Matthew Tyrmand

i

Autor: Facebook

Matthew Tyrmand: Polacy nie chcą uchodźców

2015-10-23 17:33

Kryzys migracyjny (dziś zawsze jest jakiś „kryzys” w unijnej krainie fantazji) i silny polski opór wobec narzuconych przez Brukselę kwot uchodźców jest dla mnie dowodem, że Polska przesuwa się w we właściwym kierunku – ku centroprawicy. Nie mylmy jej z PO, która tylko określa się jako centroprawica. Dobrze, że Polacy zwracają się ku konserwatyzmowi jako jedynej racjonalnej filozofii politycznej, która potrafi stawić czołowo problemom spowodowanym przez kilka pokoleń zdziecinniałych elit europejskiej lewicy. Ci egoistyczni i krótkowzroczni nepotyczni ideolodzy pogrążyli europejską gospodarkę, społeczną spójność, rządy prawa i narodową suwerenność, mając na celu zniesienie granic, zniszczenie patriotyzmu, pluralizmu opinii i konkurencji.

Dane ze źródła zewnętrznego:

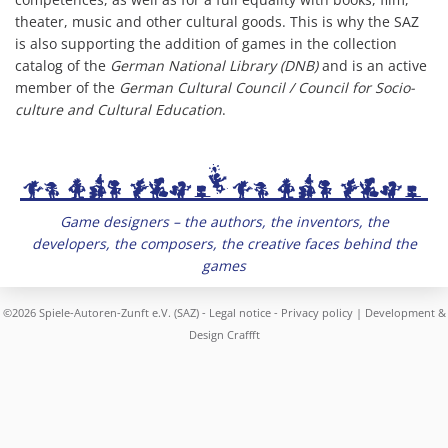
theater, music and other cultural goods. This is why the SAZ
is also supporting the addition of games in the collection
catalog of the
German National Library (DNB)
and is an active
member of the
German Cultural Council / Council for Socio-
culture and Cultural Education
.
Game designers – the authors, the inventors, the
developers, the composers, the creative faces behind the
games
©2026 Spiele-Autoren-Zunft e.V. (SAZ) -
Legal notice
-
Privacy policy
| Development &
Design
Craffft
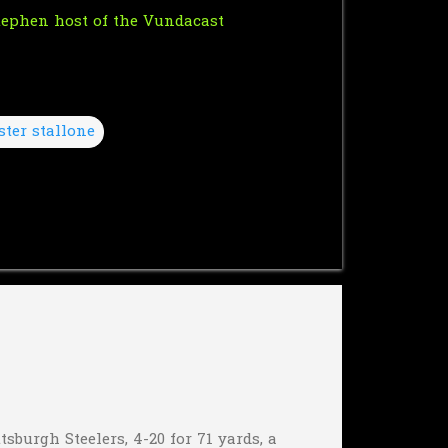
Stephen host of the
Vundacast
ster stallone
sburgh Steelers, 4-20 for 71 yards, a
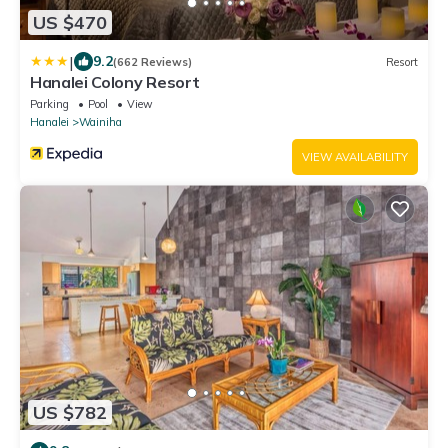
US $470
|
9.2
(662 Reviews)
Resort
Hanalei Colony Resort
Parking
Pool
View
Hanalei
Wainiha
VIEW AVAILABILITY
US $782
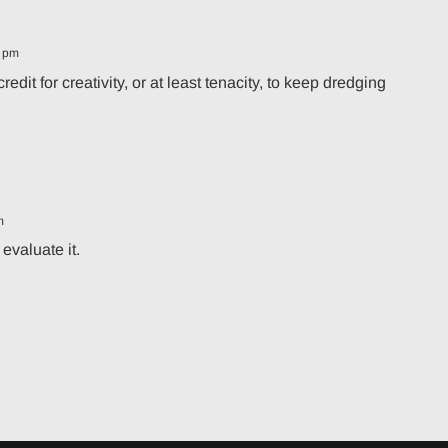
1 pm
it for creativity, or at least tenacity, to keep dredging
m
evaluate it.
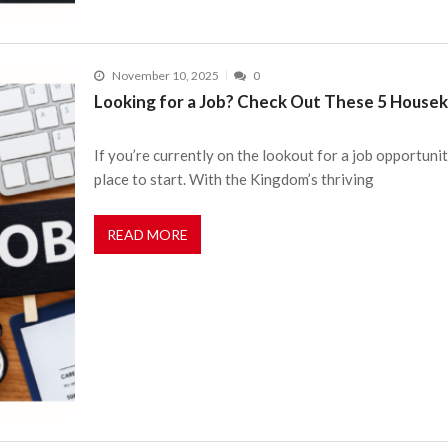
November 10, 2025
0
Looking for a Job? Check Out These 5 Housek
If you’re currently on the lookout for a job opportuni
place to start. With the Kingdom’s thriving
READ MORE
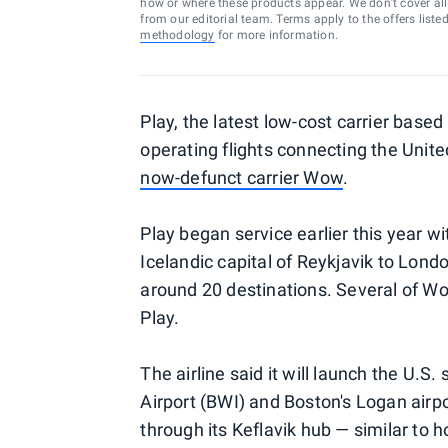
how or where these products appear. We don’t cover all a
from our editorial team. Terms apply to the offers liste
methodology
for more information.
Play, the latest low-cost carrier based
operating flights connecting the Unit
now-defunct carrier Wow
.
Play began service earlier this year wi
Icelandic capital of Reykjavik to Lond
around 20 destinations. Several of W
Play.
The airline said it will launch the U.
Airport (BWI) and Boston's Logan airpo
through its Keflavik hub — similar to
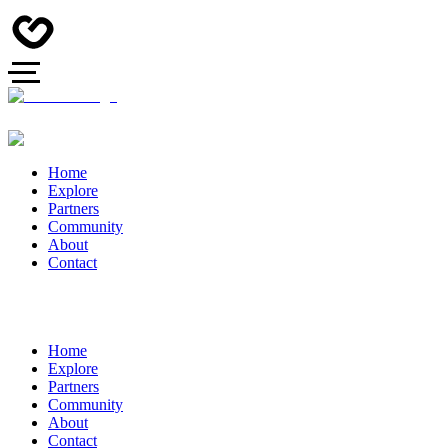
Home
Explore
Partners
Community
About
Contact
Home
Explore
Partners
Community
About
Contact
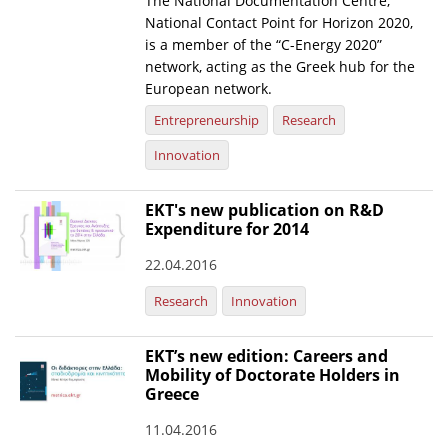
The National Documentation Centre,
National Contact Point for Horizon 2020,
News
is a member of the “C-Energy 2020”
network, acting as the Greek hub for the
Events
European network.
Press Centre
Entrepreneurship
Research
"Innovation, Research & Technology" magazine
Innovation
Contact
EKT's new publication on R&D
Expenditure for 2014
Helpdesks
22.04.2016
Telephone & email Directory
Research
Innovation
Access to EKT
EKT’s new edition: Careers and
Mobility of Doctorate Holders in
Greece
11.04.2016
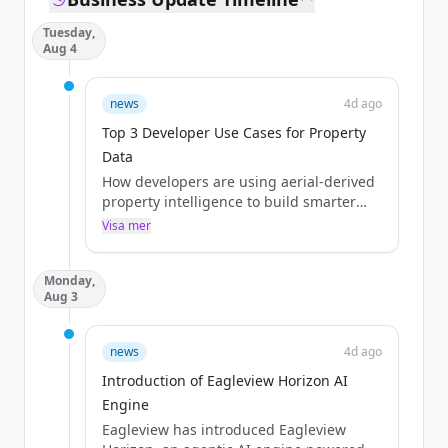
Tuesday,
Aug 4
news
4d ago
Top 3 Developer Use Cases for Property
Data
How developers are using aerial-derived
property intelligence to build smarter
quoting, lead enrichment, market
Visa mer
analysis, and claims adjustment
applications
Monday,
The post Top 3 Developer Use Cases for
Aug 3
Property Data appeared first on
Eagleview.
news
4d ago
Introduction of Eagleview Horizon AI
Engine
Eagleview has introduced Eagleview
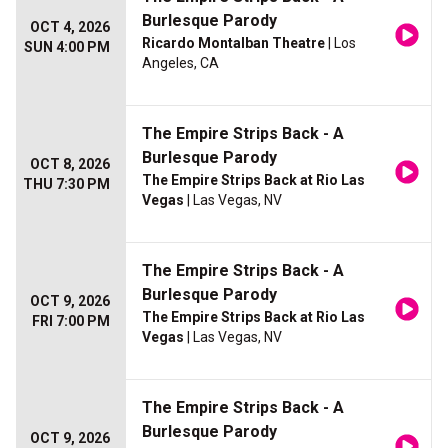
Burlesque Parody
OCT 4, 2026
Ricardo Montalban Theatre
| Los
SUN 4:00 PM
Angeles, CA
The Empire Strips Back - A
Burlesque Parody
OCT 8, 2026
The Empire Strips Back at Rio Las
THU 7:30 PM
Vegas
| Las Vegas, NV
The Empire Strips Back - A
Burlesque Parody
OCT 9, 2026
The Empire Strips Back at Rio Las
FRI 7:00 PM
Vegas
| Las Vegas, NV
The Empire Strips Back - A
Burlesque Parody
OCT 9, 2026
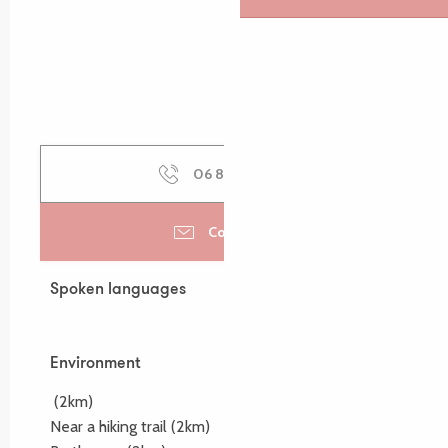
06 81 41 36
▒▒
Contact us
Spoken languages
Spoken languages
Environment
Environment
(2km)
Near a hiking trail
(2km)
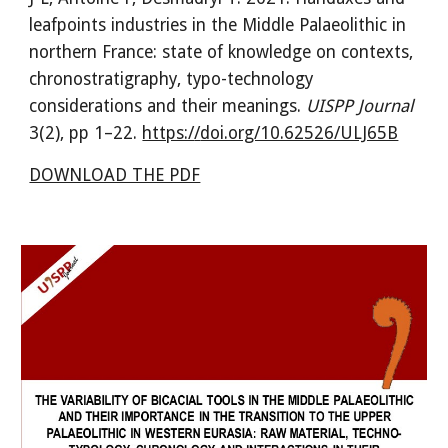
leafpoints industries in the Middle Palaeolithic in
northern France: state of knowledge on contexts,
chronostratigraphy, typo-technology
considerations and their meanings
.
UISPP Journal
3(
2
), pp
1
–
2
2
.
https:/
/
doi.org/10.62526/ULJ65B
DOWNLOAD THE PDF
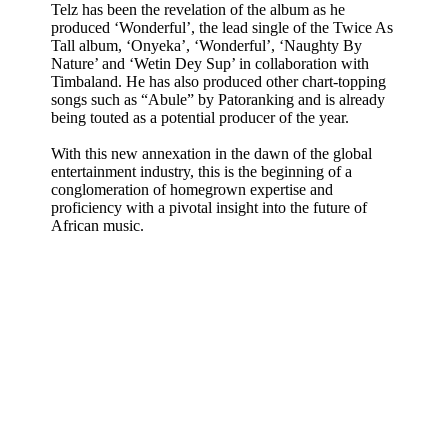
Telz has been the revelation of the album as he
produced ‘Wonderful’, the lead single of the Twice As
Tall album, ‘Onyeka’, ‘Wonderful’, ‘Naughty By
Nature’ and ‘Wetin Dey Sup’ in collaboration with
Timbaland. He has also produced other chart-topping
songs such as “Abule” by Patoranking and is already
being touted as a potential producer of the year.
With this new annexation in the dawn of the global
entertainment industry, this is the beginning of a
conglomeration of homegrown expertise and
proficiency with a pivotal insight into the future of
African music.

Różnica w podejściu do kryzysu migracyjnego między Polską a Niemcami oraz innymi krajami o podobnym stosunku do uchodźców jest uderzająca. Kierując się zdrowym rozsądkiem i instynktem przetrwania, który wykształcił się przez wieki obcej okupacji i opresji, Polacy zdecydowanie odrzucają zaordynowane przez Brukselę przyjmowanie obcokrajowców do swojej ojczyzny. Tym bardziej, że ci ludzie dowiedli – co doskonale widzieliśmy – że nie podzielają naszych wartości i w większości przypadków przybywają do Europy ze względów ekonomicznych (dlatego Polska jest tylko przystankiem na drodze na zieleńsze i hojniejsze socjalistyczne pastwiska). Ci ekonomiczni partyzanci prawdopodobnie mają w swoich szeregach tych, którzy zechcą nas wysadzić w powietrze, licząc na pośmiertną nagrodę w postaci sześciu tuzinów dziewic.

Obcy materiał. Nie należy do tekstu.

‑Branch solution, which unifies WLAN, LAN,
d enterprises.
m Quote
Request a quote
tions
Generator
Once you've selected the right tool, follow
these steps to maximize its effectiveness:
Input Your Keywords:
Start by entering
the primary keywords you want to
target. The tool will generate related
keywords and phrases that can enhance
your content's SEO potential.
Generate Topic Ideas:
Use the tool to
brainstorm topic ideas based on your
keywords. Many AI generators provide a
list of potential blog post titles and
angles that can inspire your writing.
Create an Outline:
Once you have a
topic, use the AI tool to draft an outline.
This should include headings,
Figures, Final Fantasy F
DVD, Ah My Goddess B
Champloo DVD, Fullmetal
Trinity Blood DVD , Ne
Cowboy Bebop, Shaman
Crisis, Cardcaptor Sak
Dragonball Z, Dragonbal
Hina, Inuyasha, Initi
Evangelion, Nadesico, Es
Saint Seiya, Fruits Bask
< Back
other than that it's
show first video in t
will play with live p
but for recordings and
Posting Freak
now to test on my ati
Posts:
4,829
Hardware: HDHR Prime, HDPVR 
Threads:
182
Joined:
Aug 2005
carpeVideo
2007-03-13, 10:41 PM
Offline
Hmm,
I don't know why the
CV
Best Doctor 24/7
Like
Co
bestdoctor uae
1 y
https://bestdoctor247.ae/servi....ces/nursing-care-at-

Wielu Polaków w reakcji na decyzje swoich wazeliniarskich wobec Brukseli i Berlina elit postanowiło zaprotestować. Boją się, że zmuszanie do przyjęcia ludzi, którzy nie chcą się integrować, doprowadzi do katastrofy. Co więcej, dla wszystkich racjonalnych Polaków jest jasne, że polska gospodarka nie stworzyła wystarczająco dużo miejsc pracy i odpowiedniego systemu opieki społecznej, żeby iść śladem Skandynawii. Skandynawii, w której Szwecja stała się stolicą gwałtu półkuli północnej, a w skali globalnej wyprzedza ją pod tym względem jedynie Lesotho – zapyziała enklawa w Republice Południowej Afryki, której nikt nie chciałby naśladować.

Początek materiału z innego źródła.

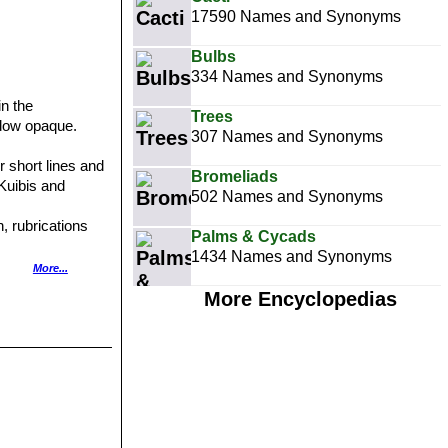
17590 Names and Synonyms
Bulbs
334 Names and Synonyms
in the
Trees
ndow opaque.
307 Names and Synonyms
r short lines and
Bromeliads
 Kuibis and
502 Names and Synonyms
, rubrications
Palms & Cycads
1434 Names and Synonyms
More...
More Encyclopedias
s.
nes.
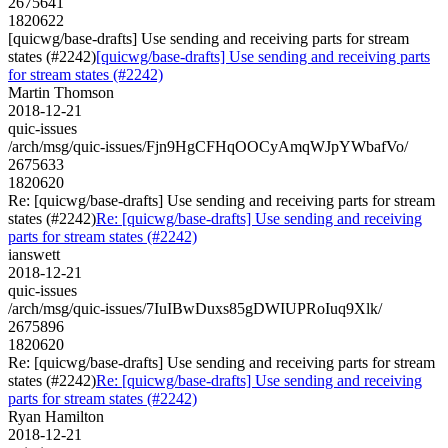
2675641
1820622
[quicwg/base-drafts] Use sending and receiving parts for stream
states (#2242)
[quicwg/base-drafts] Use sending and receiving parts
for stream states (#2242)
Martin Thomson
2018-12-21
quic-issues
/arch/msg/quic-issues/Fjn9HgCFHqOOCyAmqWJpYWbafVo/
2675633
1820620
Re: [quicwg/base-drafts] Use sending and receiving parts for stream
states (#2242)
Re: [quicwg/base-drafts] Use sending and receiving
parts for stream states (#2242)
ianswett
2018-12-21
quic-issues
/arch/msg/quic-issues/7IuIBwDuxs85gDWIUPRoIuq9Xlk/
2675896
1820620
Re: [quicwg/base-drafts] Use sending and receiving parts for stream
states (#2242)
Re: [quicwg/base-drafts] Use sending and receiving
parts for stream states (#2242)
Ryan Hamilton
2018-12-21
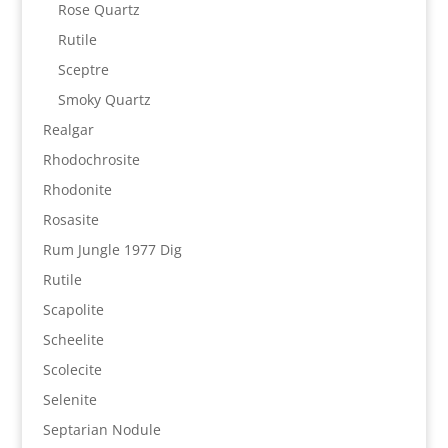
Rose Quartz
Rutile
Sceptre
Smoky Quartz
Realgar
Rhodochrosite
Rhodonite
Rosasite
Rum Jungle 1977 Dig
Rutile
Scapolite
Scheelite
Scolecite
Selenite
Septarian Nodule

Oczywiście, lewica potępiła jakiekolwiek protesty przeciwko napływowi muzułmańskich imigrantów, uważając je za rasistowskie, a nawet próbowała – jak prezydent Warszawy – ścigać protestujących za „mowę nienawiści”. A przecież obywatele chcieli jedynie ochronić ojczyznę przed wymuszonym przyjmowaniem wrogich uchodźców. Jeśli więcej niż kilku imigrantów będzie pełnymi złości nieżonatymi mężczyznami w wieku poborowym z iPhone'ami w ręku, którzy wykrzykują „Allahu akbar” za każdym razem, kiedy znajdą się w obiektywie kamer telewizyjnych, to Polska będzie musiała zmierzyć się z nowym problemem społecznym, którego ani nie chce, ani nie potrzebuje. Naturalny instynkt obywatela, który chce, by granice jego państwa były strzeżone, nie może zostać zlekceważony jako „mowa nienawiści” przez uczciwych socjologów i dziennikarzy.

Nigdy nie potępiałem „mowy nienawiści”, bo uważam, że poza wszystkim potrafi ona ożywić dyskusję. Stara śpiewka „postępowej” lewicy z Czerskiej, Wilanowa i Konstancina, a także zepsutych kleptokratów z PO, którzy robią wszystko, żeby wkraść się w łaski Brukseli (licząc, że pewnego dnia zrabowane w Polsce łupy zamienią na euro), w końcu się zużyła. Polacy pragną debaty w kwestiach, które dotyczą ich kraju i najwyraźniej uważają, że taka debata nie jest rasistowska. Z niecierpliwością czekam więc na 25 października!